__To do__.
Write out the material below again, line for line, without any images.

__Information supplied__.
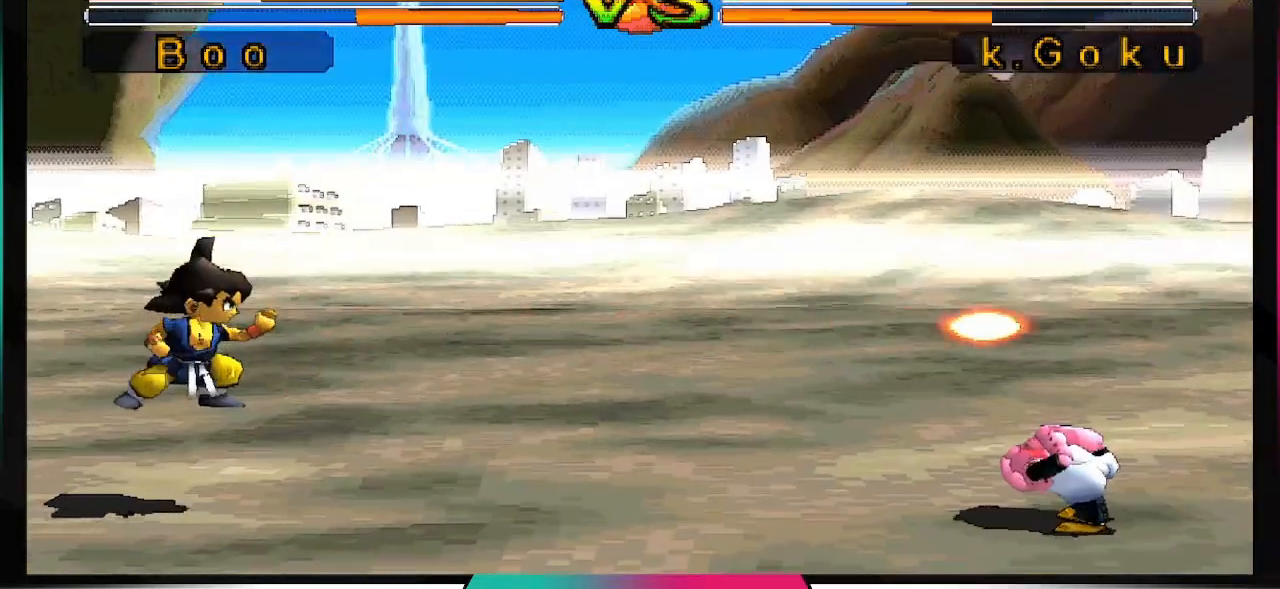
{"buttons": ["CROSS", "SQUARE"], "left_stick": "center", "right_stick": "center", "events": [[67, "CROSS", "up"], [67, "DPAD_DOWN", "up"], [367, "CROSS", "down"], [367, "SQUARE", "down"]]}
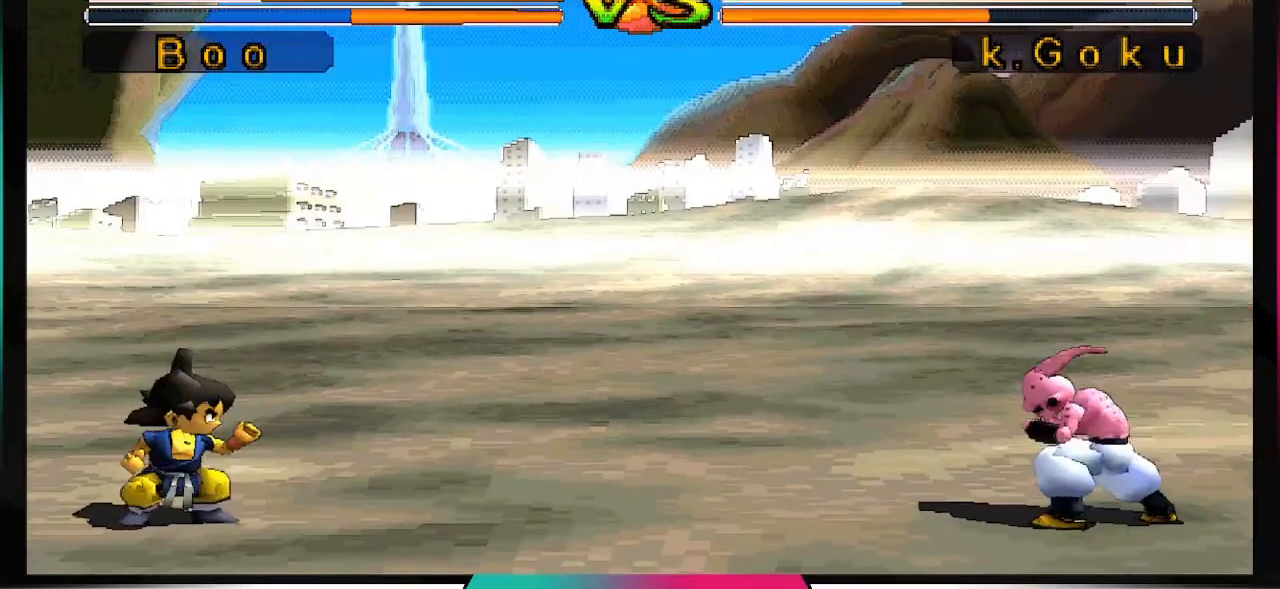
{"buttons": [], "left_stick": "center", "right_stick": "center", "events": [[233, "CROSS", "up"], [233, "SQUARE", "up"]]}
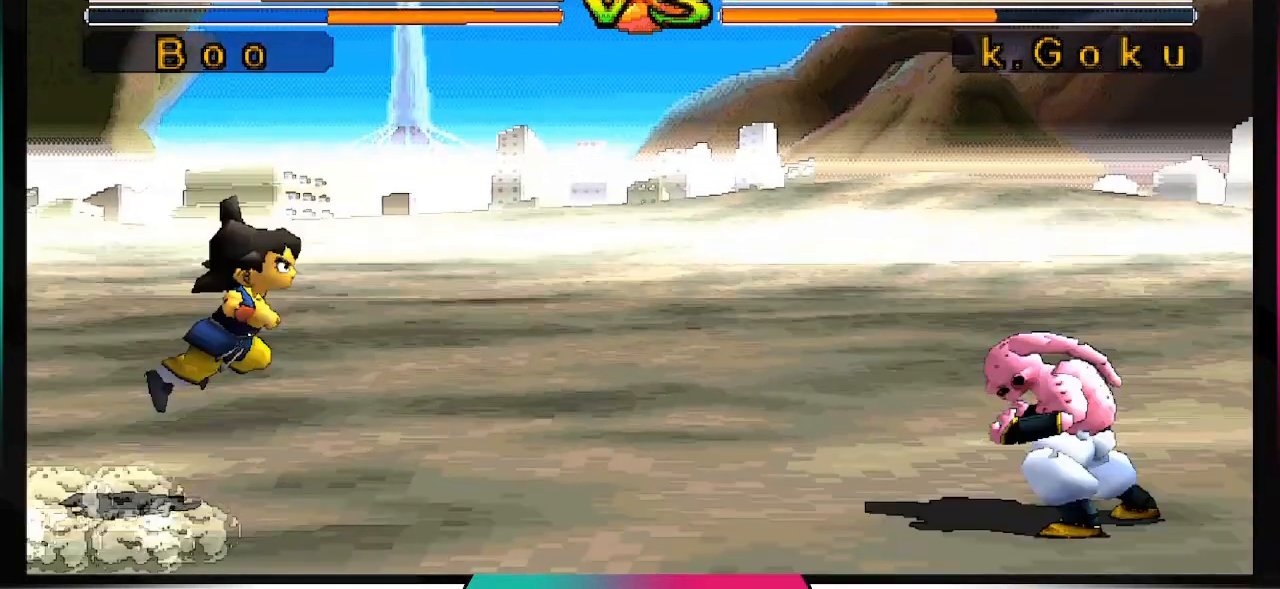
{"buttons": [], "left_stick": "center", "right_stick": "center", "events": [[100, "DPAD_LEFT", "down"], [133, "DPAD_UP", "down"], [300, "CIRCLE", "down"], [300, "DPAD_LEFT", "up"], [300, "DPAD_UP", "up"], [433, "CIRCLE", "up"]]}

__Solution to this exercise__.
{"buttons": ["CROSS", "SQUARE"], "left_stick": "center", "right_stick": "center", "events": [[67, "CROSS", "up"], [67, "DPAD_DOWN", "up"], [367, "CROSS", "down"], [367, "SQUARE", "down"]]}
{"buttons": [], "left_stick": "center", "right_stick": "center", "events": [[233, "CROSS", "up"], [233, "SQUARE", "up"]]}
{"buttons": [], "left_stick": "center", "right_stick": "center", "events": [[100, "DPAD_LEFT", "down"], [133, "DPAD_UP", "down"], [300, "CIRCLE", "down"], [300, "DPAD_LEFT", "up"], [300, "DPAD_UP", "up"], [433, "CIRCLE", "up"]]}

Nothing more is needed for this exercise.